'''

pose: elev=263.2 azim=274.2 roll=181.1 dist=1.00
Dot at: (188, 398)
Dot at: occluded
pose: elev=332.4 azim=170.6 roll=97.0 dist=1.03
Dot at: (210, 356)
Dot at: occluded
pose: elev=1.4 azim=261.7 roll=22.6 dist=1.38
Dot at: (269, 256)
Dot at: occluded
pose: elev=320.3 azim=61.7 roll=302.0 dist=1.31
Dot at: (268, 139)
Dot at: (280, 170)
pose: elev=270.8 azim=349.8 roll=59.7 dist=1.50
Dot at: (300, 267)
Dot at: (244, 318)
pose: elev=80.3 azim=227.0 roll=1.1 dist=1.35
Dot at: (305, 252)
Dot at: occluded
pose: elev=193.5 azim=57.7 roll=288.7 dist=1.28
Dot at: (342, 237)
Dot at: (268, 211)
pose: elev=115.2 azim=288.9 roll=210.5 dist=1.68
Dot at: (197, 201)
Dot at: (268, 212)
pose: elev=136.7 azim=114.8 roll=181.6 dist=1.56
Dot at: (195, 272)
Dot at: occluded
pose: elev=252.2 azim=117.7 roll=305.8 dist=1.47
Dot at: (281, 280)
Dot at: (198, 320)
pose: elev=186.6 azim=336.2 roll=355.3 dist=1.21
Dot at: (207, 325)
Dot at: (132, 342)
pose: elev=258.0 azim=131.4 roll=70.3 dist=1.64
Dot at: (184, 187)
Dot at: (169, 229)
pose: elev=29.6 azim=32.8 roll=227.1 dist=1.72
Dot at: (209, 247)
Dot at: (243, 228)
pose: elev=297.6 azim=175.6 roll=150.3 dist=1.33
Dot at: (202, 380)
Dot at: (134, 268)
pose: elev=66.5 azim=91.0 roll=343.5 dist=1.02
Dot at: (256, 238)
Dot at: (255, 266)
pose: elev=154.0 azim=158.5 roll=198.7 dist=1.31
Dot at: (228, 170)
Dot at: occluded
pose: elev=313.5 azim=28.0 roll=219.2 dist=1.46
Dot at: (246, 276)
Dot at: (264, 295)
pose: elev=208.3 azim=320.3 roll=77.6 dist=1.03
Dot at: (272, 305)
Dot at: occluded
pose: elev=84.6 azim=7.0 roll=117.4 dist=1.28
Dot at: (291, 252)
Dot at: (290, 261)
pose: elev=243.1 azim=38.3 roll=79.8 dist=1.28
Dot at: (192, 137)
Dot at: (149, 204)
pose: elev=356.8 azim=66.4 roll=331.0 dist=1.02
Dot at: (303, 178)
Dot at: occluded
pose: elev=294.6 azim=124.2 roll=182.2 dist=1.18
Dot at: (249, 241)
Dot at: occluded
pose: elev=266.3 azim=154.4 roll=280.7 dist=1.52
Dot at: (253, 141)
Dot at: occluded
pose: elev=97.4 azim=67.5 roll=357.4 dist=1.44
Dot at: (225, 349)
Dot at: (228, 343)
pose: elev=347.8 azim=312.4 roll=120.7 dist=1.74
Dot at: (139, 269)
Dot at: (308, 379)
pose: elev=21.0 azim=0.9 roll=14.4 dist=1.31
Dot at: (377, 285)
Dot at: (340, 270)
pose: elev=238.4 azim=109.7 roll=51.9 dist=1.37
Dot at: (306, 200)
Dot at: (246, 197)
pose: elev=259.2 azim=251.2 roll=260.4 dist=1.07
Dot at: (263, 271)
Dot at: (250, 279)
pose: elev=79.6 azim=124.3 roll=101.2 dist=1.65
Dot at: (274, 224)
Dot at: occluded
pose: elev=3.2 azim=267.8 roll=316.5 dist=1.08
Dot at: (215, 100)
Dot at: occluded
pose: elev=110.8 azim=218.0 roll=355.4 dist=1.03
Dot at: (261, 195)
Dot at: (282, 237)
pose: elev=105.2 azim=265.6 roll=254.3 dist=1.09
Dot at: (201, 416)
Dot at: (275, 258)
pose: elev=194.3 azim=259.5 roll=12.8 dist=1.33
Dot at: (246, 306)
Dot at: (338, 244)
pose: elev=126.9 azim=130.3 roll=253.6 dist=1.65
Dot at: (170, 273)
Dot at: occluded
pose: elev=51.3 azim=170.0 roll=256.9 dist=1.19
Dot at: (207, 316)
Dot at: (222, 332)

'''

Work to complete
Reproduce every line of the records above verbatim, from the first to the last.

The output
pose: elev=263.2 azim=274.2 roll=181.1 dist=1.00
Dot at: (188, 398)
Dot at: occluded
pose: elev=332.4 azim=170.6 roll=97.0 dist=1.03
Dot at: (210, 356)
Dot at: occluded
pose: elev=1.4 azim=261.7 roll=22.6 dist=1.38
Dot at: (269, 256)
Dot at: occluded
pose: elev=320.3 azim=61.7 roll=302.0 dist=1.31
Dot at: (268, 139)
Dot at: (280, 170)
pose: elev=270.8 azim=349.8 roll=59.7 dist=1.50
Dot at: (300, 267)
Dot at: (244, 318)
pose: elev=80.3 azim=227.0 roll=1.1 dist=1.35
Dot at: (305, 252)
Dot at: occluded
pose: elev=193.5 azim=57.7 roll=288.7 dist=1.28
Dot at: (342, 237)
Dot at: (268, 211)
pose: elev=115.2 azim=288.9 roll=210.5 dist=1.68
Dot at: (197, 201)
Dot at: (268, 212)
pose: elev=136.7 azim=114.8 roll=181.6 dist=1.56
Dot at: (195, 272)
Dot at: occluded
pose: elev=252.2 azim=117.7 roll=305.8 dist=1.47
Dot at: (281, 280)
Dot at: (198, 320)
pose: elev=186.6 azim=336.2 roll=355.3 dist=1.21
Dot at: (207, 325)
Dot at: (132, 342)
pose: elev=258.0 azim=131.4 roll=70.3 dist=1.64
Dot at: (184, 187)
Dot at: (169, 229)
pose: elev=29.6 azim=32.8 roll=227.1 dist=1.72
Dot at: (209, 247)
Dot at: (243, 228)
pose: elev=297.6 azim=175.6 roll=150.3 dist=1.33
Dot at: (202, 380)
Dot at: (134, 268)
pose: elev=66.5 azim=91.0 roll=343.5 dist=1.02
Dot at: (256, 238)
Dot at: (255, 266)
pose: elev=154.0 azim=158.5 roll=198.7 dist=1.31
Dot at: (228, 170)
Dot at: occluded
pose: elev=313.5 azim=28.0 roll=219.2 dist=1.46
Dot at: (246, 276)
Dot at: (264, 295)
pose: elev=208.3 azim=320.3 roll=77.6 dist=1.03
Dot at: (272, 305)
Dot at: occluded
pose: elev=84.6 azim=7.0 roll=117.4 dist=1.28
Dot at: (291, 252)
Dot at: (290, 261)
pose: elev=243.1 azim=38.3 roll=79.8 dist=1.28
Dot at: (192, 137)
Dot at: (149, 204)
pose: elev=356.8 azim=66.4 roll=331.0 dist=1.02
Dot at: (303, 178)
Dot at: occluded
pose: elev=294.6 azim=124.2 roll=182.2 dist=1.18
Dot at: (249, 241)
Dot at: occluded
pose: elev=266.3 azim=154.4 roll=280.7 dist=1.52
Dot at: (253, 141)
Dot at: occluded
pose: elev=97.4 azim=67.5 roll=357.4 dist=1.44
Dot at: (225, 349)
Dot at: (228, 343)
pose: elev=347.8 azim=312.4 roll=120.7 dist=1.74
Dot at: (139, 269)
Dot at: (308, 379)
pose: elev=21.0 azim=0.9 roll=14.4 dist=1.31
Dot at: (377, 285)
Dot at: (340, 270)
pose: elev=238.4 azim=109.7 roll=51.9 dist=1.37
Dot at: (306, 200)
Dot at: (246, 197)
pose: elev=259.2 azim=251.2 roll=260.4 dist=1.07
Dot at: (263, 271)
Dot at: (250, 279)
pose: elev=79.6 azim=124.3 roll=101.2 dist=1.65
Dot at: (274, 224)
Dot at: occluded
pose: elev=3.2 azim=267.8 roll=316.5 dist=1.08
Dot at: (215, 100)
Dot at: occluded
pose: elev=110.8 azim=218.0 roll=355.4 dist=1.03
Dot at: (261, 195)
Dot at: (282, 237)
pose: elev=105.2 azim=265.6 roll=254.3 dist=1.09
Dot at: (201, 416)
Dot at: (275, 258)
pose: elev=194.3 azim=259.5 roll=12.8 dist=1.33
Dot at: (246, 306)
Dot at: (338, 244)
pose: elev=126.9 azim=130.3 roll=253.6 dist=1.65
Dot at: (170, 273)
Dot at: occluded
pose: elev=51.3 azim=170.0 roll=256.9 dist=1.19
Dot at: (207, 316)
Dot at: (222, 332)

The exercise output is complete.